Biden began the trip with a quick stop in Belfast, Northern Ireland, to mark the 25th anniversary of the Good Friday Agreement. Some British press opinion pages and a few hardline Brexiteers and unionists criticized the president in much the same way as their right-wing brethren in America. In the most notorious example, former Northern Ireland Assembly First Minister Arlene Foster of the Democratic Unionist Party vomited that Biden “hates the U.K.,” in part because of his announced decision not to attend the coronation of King Charles III. Oh my!
Current DUP leader Jeffrey Donaldson was more moderate in his comments. He welcomed Biden’s offer to support investment in Northern Ireland, without interfering in local political matters. Donaldson and the DUP have refused to participate in the power-sharing Assembly for a year due to objections to the way Brexit treats the province.

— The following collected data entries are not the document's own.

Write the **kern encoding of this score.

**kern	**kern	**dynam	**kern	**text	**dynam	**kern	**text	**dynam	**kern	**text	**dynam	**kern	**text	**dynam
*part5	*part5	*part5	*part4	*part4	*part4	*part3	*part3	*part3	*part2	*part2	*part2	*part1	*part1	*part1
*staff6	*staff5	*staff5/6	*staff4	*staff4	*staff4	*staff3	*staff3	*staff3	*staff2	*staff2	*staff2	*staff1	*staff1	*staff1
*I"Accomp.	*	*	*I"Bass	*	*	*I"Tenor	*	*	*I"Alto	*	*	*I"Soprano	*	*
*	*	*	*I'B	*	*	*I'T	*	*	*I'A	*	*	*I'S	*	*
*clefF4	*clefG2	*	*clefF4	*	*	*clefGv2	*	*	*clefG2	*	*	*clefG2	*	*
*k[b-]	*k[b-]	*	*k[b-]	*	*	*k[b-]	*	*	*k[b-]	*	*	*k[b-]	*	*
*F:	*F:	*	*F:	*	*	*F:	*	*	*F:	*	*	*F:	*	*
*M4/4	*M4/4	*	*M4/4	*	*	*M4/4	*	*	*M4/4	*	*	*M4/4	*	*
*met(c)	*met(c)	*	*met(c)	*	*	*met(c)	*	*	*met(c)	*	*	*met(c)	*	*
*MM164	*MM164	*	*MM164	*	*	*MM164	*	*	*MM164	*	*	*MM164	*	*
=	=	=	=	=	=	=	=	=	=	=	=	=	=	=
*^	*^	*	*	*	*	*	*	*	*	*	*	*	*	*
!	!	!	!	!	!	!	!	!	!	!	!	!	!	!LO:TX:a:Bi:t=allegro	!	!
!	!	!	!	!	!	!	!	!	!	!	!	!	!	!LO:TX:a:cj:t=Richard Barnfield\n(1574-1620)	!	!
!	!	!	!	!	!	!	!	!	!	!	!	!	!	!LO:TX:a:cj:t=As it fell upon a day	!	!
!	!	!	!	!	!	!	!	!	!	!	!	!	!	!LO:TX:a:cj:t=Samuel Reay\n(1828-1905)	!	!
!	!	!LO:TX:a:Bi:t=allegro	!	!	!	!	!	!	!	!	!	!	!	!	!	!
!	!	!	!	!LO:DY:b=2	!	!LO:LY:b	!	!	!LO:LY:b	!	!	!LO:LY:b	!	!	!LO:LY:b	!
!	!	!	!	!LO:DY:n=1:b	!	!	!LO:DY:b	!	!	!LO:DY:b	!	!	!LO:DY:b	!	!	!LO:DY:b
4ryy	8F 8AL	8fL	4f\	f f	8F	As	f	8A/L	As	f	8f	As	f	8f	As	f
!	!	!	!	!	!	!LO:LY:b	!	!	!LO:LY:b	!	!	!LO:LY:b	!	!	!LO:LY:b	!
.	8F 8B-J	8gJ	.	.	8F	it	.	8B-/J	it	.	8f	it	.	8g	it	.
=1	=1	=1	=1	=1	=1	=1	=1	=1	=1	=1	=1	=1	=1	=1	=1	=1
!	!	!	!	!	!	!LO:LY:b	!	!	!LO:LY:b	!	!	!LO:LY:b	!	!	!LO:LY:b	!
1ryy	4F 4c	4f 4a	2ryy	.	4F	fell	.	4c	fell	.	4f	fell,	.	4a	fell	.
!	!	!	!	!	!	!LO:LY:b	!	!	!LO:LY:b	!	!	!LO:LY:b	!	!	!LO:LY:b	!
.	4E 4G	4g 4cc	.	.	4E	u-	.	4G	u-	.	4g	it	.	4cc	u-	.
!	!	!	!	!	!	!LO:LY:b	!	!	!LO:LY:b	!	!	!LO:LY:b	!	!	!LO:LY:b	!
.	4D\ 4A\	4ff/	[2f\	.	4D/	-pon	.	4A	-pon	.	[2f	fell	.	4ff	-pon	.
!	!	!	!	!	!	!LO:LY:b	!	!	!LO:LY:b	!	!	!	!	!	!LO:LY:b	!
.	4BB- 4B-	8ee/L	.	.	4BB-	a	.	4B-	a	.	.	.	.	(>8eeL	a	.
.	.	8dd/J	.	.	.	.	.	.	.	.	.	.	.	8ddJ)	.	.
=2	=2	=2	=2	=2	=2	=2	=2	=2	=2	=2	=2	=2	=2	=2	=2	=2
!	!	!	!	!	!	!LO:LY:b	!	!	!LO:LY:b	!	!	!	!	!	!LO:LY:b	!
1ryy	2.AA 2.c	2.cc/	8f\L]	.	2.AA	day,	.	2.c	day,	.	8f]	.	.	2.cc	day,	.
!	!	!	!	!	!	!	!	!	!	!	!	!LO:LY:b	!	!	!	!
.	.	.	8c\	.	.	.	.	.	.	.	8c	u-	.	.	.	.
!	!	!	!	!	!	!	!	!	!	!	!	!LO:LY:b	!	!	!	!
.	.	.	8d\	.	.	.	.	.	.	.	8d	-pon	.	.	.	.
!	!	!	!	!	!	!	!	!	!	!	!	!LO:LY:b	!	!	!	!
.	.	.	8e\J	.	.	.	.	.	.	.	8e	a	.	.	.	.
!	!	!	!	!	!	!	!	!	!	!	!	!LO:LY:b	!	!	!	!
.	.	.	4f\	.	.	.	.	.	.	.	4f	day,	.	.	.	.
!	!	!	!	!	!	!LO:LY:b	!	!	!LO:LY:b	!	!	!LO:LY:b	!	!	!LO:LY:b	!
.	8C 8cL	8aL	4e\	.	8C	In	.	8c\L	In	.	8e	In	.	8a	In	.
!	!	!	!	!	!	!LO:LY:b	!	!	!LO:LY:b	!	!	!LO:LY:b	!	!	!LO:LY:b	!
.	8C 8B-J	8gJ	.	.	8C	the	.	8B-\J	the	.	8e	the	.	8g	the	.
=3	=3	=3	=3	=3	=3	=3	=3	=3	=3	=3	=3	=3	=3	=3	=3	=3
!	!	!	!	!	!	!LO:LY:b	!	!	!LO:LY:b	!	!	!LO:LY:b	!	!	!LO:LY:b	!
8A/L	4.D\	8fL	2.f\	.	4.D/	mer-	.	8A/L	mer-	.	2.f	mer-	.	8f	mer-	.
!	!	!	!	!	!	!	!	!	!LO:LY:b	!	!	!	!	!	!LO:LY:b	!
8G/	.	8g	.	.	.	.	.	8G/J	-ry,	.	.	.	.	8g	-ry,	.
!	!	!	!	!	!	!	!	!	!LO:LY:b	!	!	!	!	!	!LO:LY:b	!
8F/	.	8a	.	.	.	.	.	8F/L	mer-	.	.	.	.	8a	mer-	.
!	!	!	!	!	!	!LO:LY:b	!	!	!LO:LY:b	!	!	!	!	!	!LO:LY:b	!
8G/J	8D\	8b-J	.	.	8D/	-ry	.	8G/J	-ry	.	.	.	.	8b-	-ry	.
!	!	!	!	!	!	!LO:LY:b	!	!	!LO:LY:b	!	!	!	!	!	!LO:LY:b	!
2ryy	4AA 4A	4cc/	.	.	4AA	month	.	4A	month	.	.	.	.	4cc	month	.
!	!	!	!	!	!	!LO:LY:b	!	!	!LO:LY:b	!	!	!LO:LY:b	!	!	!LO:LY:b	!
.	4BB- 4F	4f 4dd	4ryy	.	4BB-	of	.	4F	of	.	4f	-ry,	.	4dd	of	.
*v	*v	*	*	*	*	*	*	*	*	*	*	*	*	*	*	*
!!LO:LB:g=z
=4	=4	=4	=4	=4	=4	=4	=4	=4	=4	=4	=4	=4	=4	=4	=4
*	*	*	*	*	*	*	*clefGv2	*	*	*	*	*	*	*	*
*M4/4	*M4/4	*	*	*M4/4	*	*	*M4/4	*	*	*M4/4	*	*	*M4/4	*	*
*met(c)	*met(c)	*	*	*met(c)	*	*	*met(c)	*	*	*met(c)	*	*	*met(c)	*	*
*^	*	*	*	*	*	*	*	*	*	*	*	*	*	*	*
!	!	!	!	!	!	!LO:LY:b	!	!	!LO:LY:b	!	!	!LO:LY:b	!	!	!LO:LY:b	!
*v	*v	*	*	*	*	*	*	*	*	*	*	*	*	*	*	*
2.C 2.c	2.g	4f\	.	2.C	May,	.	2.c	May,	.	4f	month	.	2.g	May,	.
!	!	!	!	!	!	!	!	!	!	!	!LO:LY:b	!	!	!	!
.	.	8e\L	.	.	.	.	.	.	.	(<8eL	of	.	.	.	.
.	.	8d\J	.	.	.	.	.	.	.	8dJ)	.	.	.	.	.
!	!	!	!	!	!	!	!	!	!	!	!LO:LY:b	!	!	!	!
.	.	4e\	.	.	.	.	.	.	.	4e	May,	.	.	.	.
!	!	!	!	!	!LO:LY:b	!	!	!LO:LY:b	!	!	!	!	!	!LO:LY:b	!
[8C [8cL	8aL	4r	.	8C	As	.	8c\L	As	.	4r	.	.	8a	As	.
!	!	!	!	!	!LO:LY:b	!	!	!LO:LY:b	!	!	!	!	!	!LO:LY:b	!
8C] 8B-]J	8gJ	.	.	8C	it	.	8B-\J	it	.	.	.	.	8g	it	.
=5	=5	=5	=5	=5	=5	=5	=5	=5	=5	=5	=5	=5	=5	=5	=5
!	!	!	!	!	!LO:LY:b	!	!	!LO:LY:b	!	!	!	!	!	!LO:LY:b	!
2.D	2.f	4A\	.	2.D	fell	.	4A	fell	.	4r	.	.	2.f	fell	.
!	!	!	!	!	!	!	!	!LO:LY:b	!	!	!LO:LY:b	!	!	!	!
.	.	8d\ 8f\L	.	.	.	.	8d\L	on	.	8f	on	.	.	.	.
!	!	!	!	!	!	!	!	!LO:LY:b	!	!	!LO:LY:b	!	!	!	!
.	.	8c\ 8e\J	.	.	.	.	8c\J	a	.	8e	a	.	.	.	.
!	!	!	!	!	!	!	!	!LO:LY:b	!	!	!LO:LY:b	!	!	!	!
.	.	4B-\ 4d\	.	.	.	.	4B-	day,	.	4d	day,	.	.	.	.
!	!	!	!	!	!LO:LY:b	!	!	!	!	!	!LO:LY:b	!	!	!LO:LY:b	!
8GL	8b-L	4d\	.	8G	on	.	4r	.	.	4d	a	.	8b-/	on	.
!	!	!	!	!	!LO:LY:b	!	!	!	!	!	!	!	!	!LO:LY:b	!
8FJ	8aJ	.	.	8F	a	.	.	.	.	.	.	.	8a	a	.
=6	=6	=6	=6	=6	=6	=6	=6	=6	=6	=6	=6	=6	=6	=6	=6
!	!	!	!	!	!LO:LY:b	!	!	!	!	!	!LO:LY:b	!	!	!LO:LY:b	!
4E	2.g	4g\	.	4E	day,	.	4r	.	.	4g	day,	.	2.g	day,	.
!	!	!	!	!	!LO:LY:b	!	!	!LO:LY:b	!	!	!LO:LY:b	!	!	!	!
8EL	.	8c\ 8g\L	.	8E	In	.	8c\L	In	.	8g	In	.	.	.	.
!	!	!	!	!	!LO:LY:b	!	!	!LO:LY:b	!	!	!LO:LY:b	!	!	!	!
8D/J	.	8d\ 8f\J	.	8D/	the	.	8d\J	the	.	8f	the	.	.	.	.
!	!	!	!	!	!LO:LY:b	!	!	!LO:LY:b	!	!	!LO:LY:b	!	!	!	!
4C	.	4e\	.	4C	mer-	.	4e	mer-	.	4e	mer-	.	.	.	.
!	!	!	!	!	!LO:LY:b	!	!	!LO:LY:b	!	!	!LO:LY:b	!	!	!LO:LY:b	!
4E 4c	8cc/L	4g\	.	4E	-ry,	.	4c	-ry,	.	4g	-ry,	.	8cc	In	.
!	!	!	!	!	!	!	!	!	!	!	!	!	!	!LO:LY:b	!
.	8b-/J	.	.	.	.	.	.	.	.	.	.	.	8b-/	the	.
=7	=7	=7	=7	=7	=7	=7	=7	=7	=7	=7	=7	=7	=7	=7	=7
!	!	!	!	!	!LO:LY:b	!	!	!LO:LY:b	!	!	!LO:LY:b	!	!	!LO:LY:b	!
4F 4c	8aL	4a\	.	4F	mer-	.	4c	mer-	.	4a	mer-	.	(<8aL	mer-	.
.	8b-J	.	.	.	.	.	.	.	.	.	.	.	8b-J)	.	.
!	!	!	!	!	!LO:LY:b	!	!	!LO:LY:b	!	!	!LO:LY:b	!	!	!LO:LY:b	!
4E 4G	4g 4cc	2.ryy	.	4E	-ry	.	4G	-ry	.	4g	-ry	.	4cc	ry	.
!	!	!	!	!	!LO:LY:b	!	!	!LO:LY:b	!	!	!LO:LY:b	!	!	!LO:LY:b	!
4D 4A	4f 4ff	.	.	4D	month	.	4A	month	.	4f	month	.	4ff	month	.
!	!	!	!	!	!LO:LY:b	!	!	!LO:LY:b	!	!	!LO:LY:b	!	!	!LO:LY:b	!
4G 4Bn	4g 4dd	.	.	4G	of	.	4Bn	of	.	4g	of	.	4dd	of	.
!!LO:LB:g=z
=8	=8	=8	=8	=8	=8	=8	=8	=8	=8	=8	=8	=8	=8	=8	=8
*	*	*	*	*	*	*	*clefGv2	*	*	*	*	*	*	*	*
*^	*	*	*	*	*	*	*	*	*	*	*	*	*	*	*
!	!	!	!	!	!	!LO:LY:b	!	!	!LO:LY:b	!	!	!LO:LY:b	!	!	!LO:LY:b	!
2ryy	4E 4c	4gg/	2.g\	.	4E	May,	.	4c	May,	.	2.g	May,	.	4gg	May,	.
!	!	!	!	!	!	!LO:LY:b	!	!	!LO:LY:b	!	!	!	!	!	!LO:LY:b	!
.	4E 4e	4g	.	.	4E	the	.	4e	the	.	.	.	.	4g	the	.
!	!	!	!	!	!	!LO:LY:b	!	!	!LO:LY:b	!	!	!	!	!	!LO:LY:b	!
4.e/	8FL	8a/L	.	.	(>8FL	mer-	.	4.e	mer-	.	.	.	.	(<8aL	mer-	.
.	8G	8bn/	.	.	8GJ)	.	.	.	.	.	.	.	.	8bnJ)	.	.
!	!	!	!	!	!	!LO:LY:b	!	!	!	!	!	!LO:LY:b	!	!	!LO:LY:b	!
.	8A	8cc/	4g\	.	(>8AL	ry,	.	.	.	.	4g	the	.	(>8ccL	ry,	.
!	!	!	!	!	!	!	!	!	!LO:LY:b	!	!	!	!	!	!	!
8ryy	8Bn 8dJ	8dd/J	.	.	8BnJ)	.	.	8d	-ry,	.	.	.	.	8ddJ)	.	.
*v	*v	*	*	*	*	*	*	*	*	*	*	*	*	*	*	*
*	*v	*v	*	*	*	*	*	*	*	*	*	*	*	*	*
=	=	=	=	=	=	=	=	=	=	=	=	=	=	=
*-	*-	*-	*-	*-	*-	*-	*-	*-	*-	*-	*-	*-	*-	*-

“In the estimation of British officials, Biden’s brief visit (to the North) accomplished what they had hoped, a quiet message with carefully chosen words that did not aggravate the dynamic and might eventually help lead to another restoration of government,” wrote Washington Post chief political correspondent Dan Balz. “Biden could point but not forcefully persuade. As always in Northern Ireland, it remains in the hands of the leaders and the people there to make the way forward.”
I’m interested to see how Biden’s Ireland trip is viewed in the coming weeks and months; how it used in his anticipated re-election campaign; and whether he returns to the island during a potential second term or post-presidency. It will be just as interesting to see how, or whether, his visit is leveraged by Irish tourism and other commercial interests.